La Lettonie lance une étude approfondie sur le développement de l'énergie nucléaire
Le ministère letton du Climat et de l'Énergie a commandé une étude de 1,425 million d'euros pour évaluer la faisabilité du développement de l'énergie nucléaire, en se concentrant sur les petits réacteurs modulaires.
Le ministère letton du Climat et de l'Énergie (KEM) a annoncé son intention de commander une évaluation complète des opportunités de développement de l'énergie nucléaire en Lettonie, avec un budget de 1,425 million d'euros. L'étude vise à fournir une analyse basée sur des données afin d'éclairer les décisions politiques concernant la possible mise en œuvre de la technologie des petits réacteurs modulaires (PRM) dans le pays.
Le prestataire sélectionné évaluera la faisabilité de l'introduction de l'énergie nucléaire par PRM, en tenant compte des aspects techniques, juridiques, environnementaux, sociétaux, financiers et économiques. De plus, l'étude examinera le cadre réglementaire existant et proposera les amendements nécessaires pour l'aligner sur les normes internationales en matière d'énergie nucléaire.
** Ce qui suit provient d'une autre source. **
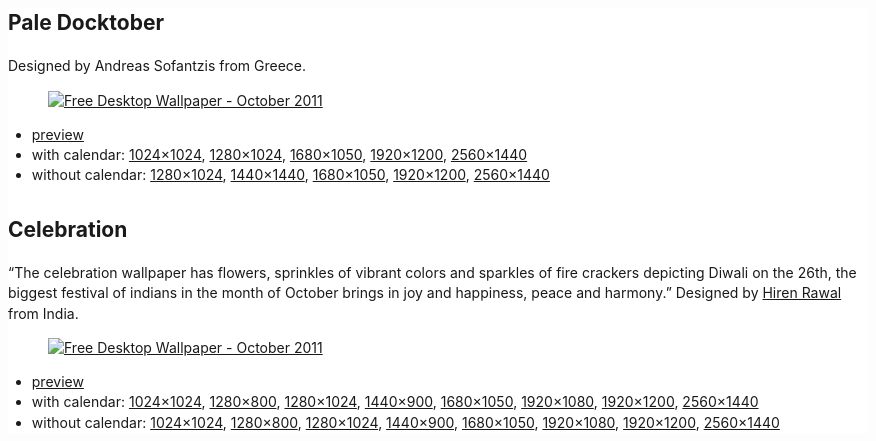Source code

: ## Pale Docktober

Designed by Andreas Sofantzis from Greece.

<figure><a href="https://archive.smashing.media/assets/344dbf88-fdf9-42bb-adb4-46f01eedd629/bfa3869b-aaf1-4679-b599-b9075f86cc13/pale-docktober-4.jpg"><img loading="lazy" decoding="async" src="https://archive.smashing.media/assets/344dbf88-fdf9-42bb-adb4-46f01eedd629/a5d44c5f-ca6f-4837-b655-d1a3df8e5f22/pale-docktober-4.jpg" alt="Free Desktop Wallpaper - October 2011" width="500" height="312" /></a></figure>

*   [preview](https://archive.smashing.media/assets/344dbf88-fdf9-42bb-adb4-46f01eedd629/bfa3869b-aaf1-4679-b599-b9075f86cc13/pale-docktober-4.jpg)
*   with calendar: [1024&times;1024](https://smashingmagazine.com/files/wallpapers/october-11/october-11-pale_docktober__4-calendar-1024x1024.jpg), [1280&times;1024](https://smashingmagazine.com/files/wallpapers/october-11/october-11-pale_docktober__4-calendar-1280x1024.jpg), [1680&times;1050](https://smashingmagazine.com/files/wallpapers/october-11/october-11-pale_docktober__4-calendar-1680x1050.jpg), [1920&times;1200](https://smashingmagazine.com/files/wallpapers/october-11/october-11-pale_docktober__4-calendar-1920x1200.jpg), [2560&times;1440](https://smashingmagazine.com/files/wallpapers/october-11/october-11-pale_docktober__4-calendar-2560x1440.jpg)
*   without calendar: [1280&times;1024](https://smashingmagazine.com/files/wallpapers/october-11/october-11-pale_docktober__4-nocal-1280x1024.jpg), [1440&times;1440](https://smashingmagazine.com/files/wallpapers/october-11/october-11-pale_docktober__4-nocal-1440x1440.jpg), [1680&times;1050](https://smashingmagazine.com/files/wallpapers/october-11/october-11-pale_docktober__4-nocal-1680x1050.jpg), [1920&times;1200](https://smashingmagazine.com/files/wallpapers/october-11/october-11-pale_docktober__4-nocal-1920x1200.jpg), [2560&times;1440](https://smashingmagazine.com/files/wallpapers/october-11/october-11-pale_docktober__4-nocal-2560x1440.jpg)

## Celebration

“The celebration wallpaper has flowers, sprinkles of vibrant colors and sparkles of fire crackers depicting Diwali on the 26th, the biggest festival of indians in the month of October brings in joy and happiness, peace and harmony.” Designed by <a href="https://www.zerodesigns.in">Hiren Rawal</a> from India.

<figure><a href="https://archive.smashing.media/assets/344dbf88-fdf9-42bb-adb4-46f01eedd629/1e8531d2-e695-40a6-866d-3f806db76065/celebration-10.jpg"><img loading="lazy" decoding="async" src="https://archive.smashing.media/assets/344dbf88-fdf9-42bb-adb4-46f01eedd629/78141975-49c8-4040-9a74-deb393b0d5e8/celebration-10.jpg" alt="Free Desktop Wallpaper - October 2011" width="500" height="312" /></a></figure>

*   [preview](https://archive.smashing.media/assets/344dbf88-fdf9-42bb-adb4-46f01eedd629/1e8531d2-e695-40a6-866d-3f806db76065/celebration-10.jpg)
*   with calendar: [1024&times;1024](https://smashingmagazine.com/files/wallpapers/october-11/october-11-celebration__10-calendar-1024x1024.jpg), [1280&times;800](https://smashingmagazine.com/files/wallpapers/october-11/october-11-celebration__10-calendar-1280x800.jpg), [1280&times;1024](https://smashingmagazine.com/files/wallpapers/october-11/october-11-celebration__10-calendar-1280x1024.jpg), [1440&times;900](https://smashingmagazine.com/files/wallpapers/october-11/october-11-celebration__10-calendar-1440x900.jpg), [1680&times;1050](https://smashingmagazine.com/files/wallpapers/october-11/october-11-celebration__10-calendar-1680x1050.jpg), [1920&times;1080](https://smashingmagazine.com/files/wallpapers/october-11/october-11-celebration__10-calendar-1920x1080.jpg), [1920&times;1200](https://smashingmagazine.com/files/wallpapers/october-11/october-11-celebration__10-calendar-1920x1200.jpg), [2560&times;1440](https://smashingmagazine.com/files/wallpapers/october-11/october-11-celebration__10-calendar-2560x1440.jpg)
*   without calendar: [1024&times;1024](https://smashingmagazine.com/files/wallpapers/october-11/october-11-celebration__10-nocal-1024x1024.jpg), [1280&times;800](https://smashingmagazine.com/files/wallpapers/october-11/october-11-celebration__10-nocal-1280x800.jpg), [1280&times;1024](https://smashingmagazine.com/files/wallpapers/october-11/october-11-celebration__10-nocal-1280x1024.jpg), [1440&times;900](https://smashingmagazine.com/files/wallpapers/october-11/october-11-celebration__10-nocal-1440x900.jpg), [1680&times;1050](https://smashingmagazine.com/files/wallpapers/october-11/october-11-celebration__10-nocal-1680x1050.jpg), [1920&times;1080](https://smashingmagazine.com/files/wallpapers/october-11/october-11-celebration__10-nocal-1920x1080.jpg), [1920&times;1200](https://smashingmagazine.com/files/wallpapers/october-11/october-11-celebration__10-nocal-1920x1200.jpg), [2560&times;1440](https://smashingmagazine.com/files/wallpapers/october-11/october-11-celebration__10-nocal-2560x1440.jpg)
Les domaines clés d'attention incluent la protection contre les radiations, la sécurité des installations nucléaires, la préparation aux situations d'urgence, le transport du combustible nucléaire, la gestion du combustible usé, le démantèlement, la responsabilité nucléaire et la protection de l'environnement. L'étude évaluera également les sites potentiels pour une centrale nucléaire, le développement du réseau électrique, la disponibilité des ressources humaines et la gestion des déchets radioactifs.
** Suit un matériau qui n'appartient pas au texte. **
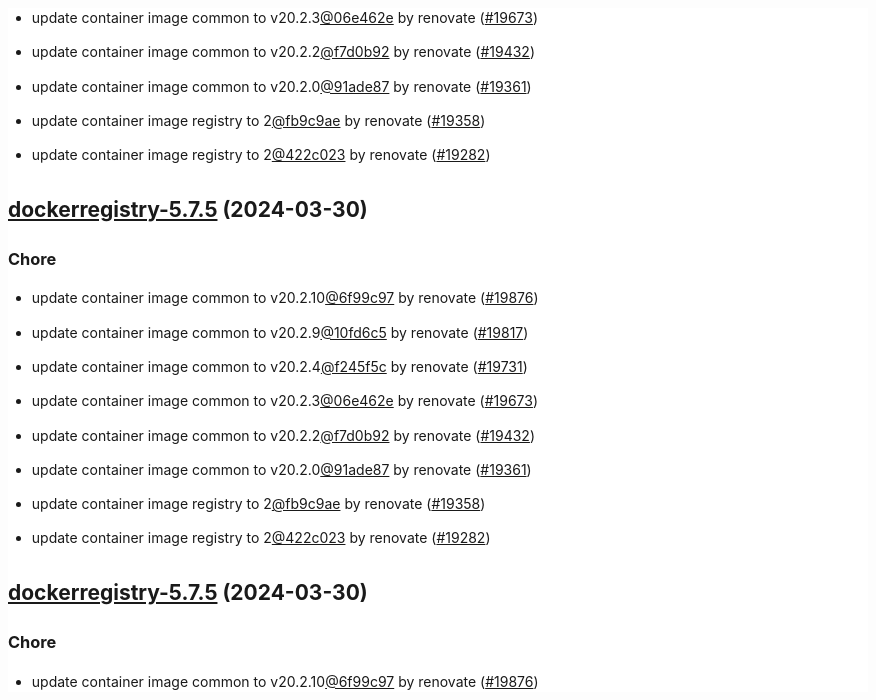 - update container image common to v20.2.3[@06e462e](https://github.com/06e462e) by renovate ([#19673](https://github.com/truecharts/charts/issues/19673))

- update container image common to v20.2.2[@f7d0b92](https://github.com/f7d0b92) by renovate ([#19432](https://github.com/truecharts/charts/issues/19432))

- update container image common to v20.2.0[@91ade87](https://github.com/91ade87) by renovate ([#19361](https://github.com/truecharts/charts/issues/19361))

- update container image registry to 2[@fb9c9ae](https://github.com/fb9c9ae) by renovate ([#19358](https://github.com/truecharts/charts/issues/19358))

- update container image registry to 2[@422c023](https://github.com/422c023) by renovate ([#19282](https://github.com/truecharts/charts/issues/19282))


## [dockerregistry-5.7.5](https://github.com/truecharts/charts/compare/dockerregistry-5.6.0...dockerregistry-5.7.5) (2024-03-30)

### Chore



- update container image common to v20.2.10[@6f99c97](https://github.com/6f99c97) by renovate ([#19876](https://github.com/truecharts/charts/issues/19876))

- update container image common to v20.2.9[@10fd6c5](https://github.com/10fd6c5) by renovate ([#19817](https://github.com/truecharts/charts/issues/19817))

- update container image common to v20.2.4[@f245f5c](https://github.com/f245f5c) by renovate ([#19731](https://github.com/truecharts/charts/issues/19731))

- update container image common to v20.2.3[@06e462e](https://github.com/06e462e) by renovate ([#19673](https://github.com/truecharts/charts/issues/19673))

- update container image common to v20.2.2[@f7d0b92](https://github.com/f7d0b92) by renovate ([#19432](https://github.com/truecharts/charts/issues/19432))

- update container image common to v20.2.0[@91ade87](https://github.com/91ade87) by renovate ([#19361](https://github.com/truecharts/charts/issues/19361))

- update container image registry to 2[@fb9c9ae](https://github.com/fb9c9ae) by renovate ([#19358](https://github.com/truecharts/charts/issues/19358))

- update container image registry to 2[@422c023](https://github.com/422c023) by renovate ([#19282](https://github.com/truecharts/charts/issues/19282))


## [dockerregistry-5.7.5](https://github.com/truecharts/charts/compare/dockerregistry-5.6.0...dockerregistry-5.7.5) (2024-03-30)

### Chore



- update container image common to v20.2.10[@6f99c97](https://github.com/6f99c97) by renovate ([#19876](https://github.com/truecharts/charts/issues/19876))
Le contrat est prévu pour une durée d'un an, avec des livrables programmés à différents intervalles. Dans le mois suivant la signature, un plan de travail détaillé est attendu ; dans les trois mois, une évaluation de la situation actuelle et du cadre réglementaire ; dans les huit mois, une évaluation technique de la technologie PRM ; dans les dix mois, une évaluation économique incluant une analyse coûts-avantages ; et à la fin du contrat, un rapport final complet consolidant toutes les conclusions et propositions.
Cette initiative fait suite à la directive gouvernementale de mai 2025 demandant au KEM de commencer les préparatifs pour un programme d'énergie nucléaire et d'explorer la coopération avec l'Estonie pour la construction et l'exploitation d'une centrale nucléaire. En novembre 2025, le KEM a engagé des discussions avec le ministère estonien du Climat pour aborder les activités nucléaires prévues par l'Estonie, y compris les préparatifs réglementaires.
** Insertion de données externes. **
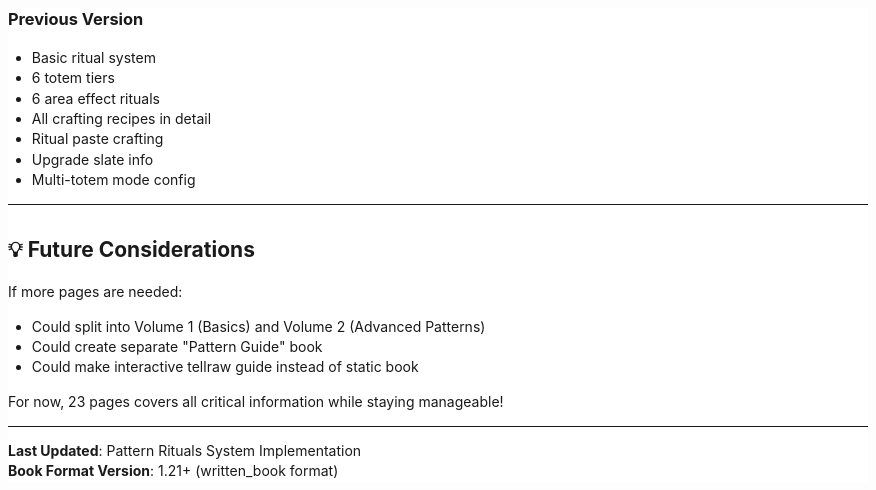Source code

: ### Previous Version
- Basic ritual system
- 6 totem tiers
- 6 area effect rituals
- All crafting recipes in detail
- Ritual paste crafting
- Upgrade slate info
- Multi-totem mode config

---

## 💡 Future Considerations

If more pages are needed:
- Could split into Volume 1 (Basics) and Volume 2 (Advanced Patterns)
- Could create separate "Pattern Guide" book
- Could make interactive tellraw guide instead of static book

For now, 23 pages covers all critical information while staying manageable!

---

**Last Updated**: Pattern Rituals System Implementation  
**Book Format Version**: 1.21+ (written_book format)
L'Estonie a lancé des études pour évaluer les aspects de mise en œuvre de l'énergie nucléaire conformément aux directives de l'Agence internationale de l'énergie atomique, couvrant la sécurité radiologique, la sûreté nucléaire, la préparation aux situations d'urgence et les cadres juridiques. En juillet 2025, l'Estonie a informé la Lettonie de l'élaboration d'un plan spatial spécial national et d'une évaluation stratégique des impacts environnementaux pour la sélection d'un site destiné à une centrale nucléaire de 600 mégawatts, avec une sélection du site et des études environnementales préliminaires prévues pour 2026 et des évaluations détaillées d'ici 2029.
La Lettonie prévoit de participer aux consultations transfrontalières sur le plan estonien et a lancé ses propres recherches pour évaluer les aspects juridiques, techniques et économiques des technologies PRM appropriées, y compris les amendements législatifs nécessaires, les emplacements adéquats et les analyses coûts-avantages.
Les calculs préliminaires indiquent qu'une centrale nucléaire basée sur des PRM pourrait être compétitive en termes de prix de l'électricité par rapport à d'autres technologies. Cependant, des facteurs tels que la diversification de la production, la maturité technologique, la disponibilité des ressources et le développement de la capacité de production présentent des forces et des faiblesses variables selon la technologie. Une considération majeure pour la Lettonie est la gestion des déchets radioactifs de haute activité et du combustible nucléaire usé, car aucune étude sur l'établissement d'un dépôt géologique n'a encore été réalisée. Si une centrale nucléaire est construite, les installations de stockage des déchets radioactifs de faible et moyenne activité devront également être évaluées et potentiellement mises en place.